Set task 1 —
Translate this sentence from the passage on business partners into Spanish: "Such disputes are utterly predictable during times of abundance."
Set task 2 —
In the entries, change "phylum" to "division" in the stretch from the line containing "family: Coccinellidae" through the line containing "class: Liliopsida", and return only those lines with nothing else altered.

Who here has had a business going well, and then one partner (or maybe it was you) starts looking for ways to rip the other parnter off?
Why do this? It makes no sense. There’s more than enough to go around. You eventually have a falling out, get lawyers involved, and a huge shared pie shrinks or disappears entirely. You’ve nuked yourself. Congratulations.
Such disputes are utterly predictable during times of abundance. It’s often in good times that people fight the most, because bad times create shared problems and thus shared enemies.
If you follow the political world, you’ll notice there’s been non-stop fighting over nonsense. I warned this would happen, back in December.
Seeing this scarcity mindset in children is somewhat reassuring to us as adults. It means we were born that way, we can’t really hate ourselves for feeling this way.
We can improve it.
Here’s how I do it.
Abundance mindset in children.
My parenting style is Socratic. Why do you feel this way? I don’t use judgmental language, or try not to. (I am not perfect.)

Raw records —
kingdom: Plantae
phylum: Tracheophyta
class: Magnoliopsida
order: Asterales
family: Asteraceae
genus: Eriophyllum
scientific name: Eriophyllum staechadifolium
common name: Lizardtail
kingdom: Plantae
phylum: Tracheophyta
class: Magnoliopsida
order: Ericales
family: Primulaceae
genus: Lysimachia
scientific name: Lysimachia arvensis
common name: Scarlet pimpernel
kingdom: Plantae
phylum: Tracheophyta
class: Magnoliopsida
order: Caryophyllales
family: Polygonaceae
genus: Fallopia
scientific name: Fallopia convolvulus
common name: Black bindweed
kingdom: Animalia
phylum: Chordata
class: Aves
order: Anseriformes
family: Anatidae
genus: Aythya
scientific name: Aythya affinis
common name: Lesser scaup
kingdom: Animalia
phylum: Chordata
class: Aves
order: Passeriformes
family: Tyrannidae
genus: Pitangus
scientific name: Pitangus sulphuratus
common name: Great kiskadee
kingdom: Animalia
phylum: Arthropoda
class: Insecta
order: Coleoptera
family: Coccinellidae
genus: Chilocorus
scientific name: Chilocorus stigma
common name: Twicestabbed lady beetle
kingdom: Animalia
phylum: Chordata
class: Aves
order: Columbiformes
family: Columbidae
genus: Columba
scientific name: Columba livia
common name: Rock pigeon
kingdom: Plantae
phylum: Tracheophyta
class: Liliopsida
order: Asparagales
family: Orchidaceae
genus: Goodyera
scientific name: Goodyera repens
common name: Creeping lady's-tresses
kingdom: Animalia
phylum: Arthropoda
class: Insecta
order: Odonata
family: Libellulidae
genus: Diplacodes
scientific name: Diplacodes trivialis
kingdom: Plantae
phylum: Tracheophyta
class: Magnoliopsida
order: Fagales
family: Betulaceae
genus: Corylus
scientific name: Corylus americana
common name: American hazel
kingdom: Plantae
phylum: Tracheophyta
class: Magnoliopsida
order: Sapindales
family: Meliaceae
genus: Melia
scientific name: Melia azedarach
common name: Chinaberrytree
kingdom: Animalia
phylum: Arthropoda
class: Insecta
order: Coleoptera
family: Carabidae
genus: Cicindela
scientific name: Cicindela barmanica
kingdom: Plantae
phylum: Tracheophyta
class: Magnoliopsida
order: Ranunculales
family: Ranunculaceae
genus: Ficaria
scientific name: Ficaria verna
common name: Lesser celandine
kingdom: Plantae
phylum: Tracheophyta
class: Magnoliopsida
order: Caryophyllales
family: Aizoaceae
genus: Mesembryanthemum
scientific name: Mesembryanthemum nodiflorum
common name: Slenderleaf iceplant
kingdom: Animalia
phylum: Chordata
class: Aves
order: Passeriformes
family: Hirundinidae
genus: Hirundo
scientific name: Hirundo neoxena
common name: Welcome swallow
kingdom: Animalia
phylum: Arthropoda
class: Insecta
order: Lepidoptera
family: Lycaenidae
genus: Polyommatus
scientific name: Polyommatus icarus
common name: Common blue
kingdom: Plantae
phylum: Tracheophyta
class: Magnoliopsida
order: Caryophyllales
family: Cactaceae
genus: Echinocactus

Task solution 1 —
Tales disputas son absolutamente previsibles en tiempos de abundancia.

Task solution 2 —
family: Coccinellidae
genus: Chilocorus
scientific name: Chilocorus stigma
common name: Twicestabbed lady beetle
kingdom: Animalia
division: Chordata
class: Aves
order: Columbiformes
family: Columbidae
genus: Columba
scientific name: Columba livia
common name: Rock pigeon
kingdom: Plantae
division: Tracheophyta
class: Liliopsida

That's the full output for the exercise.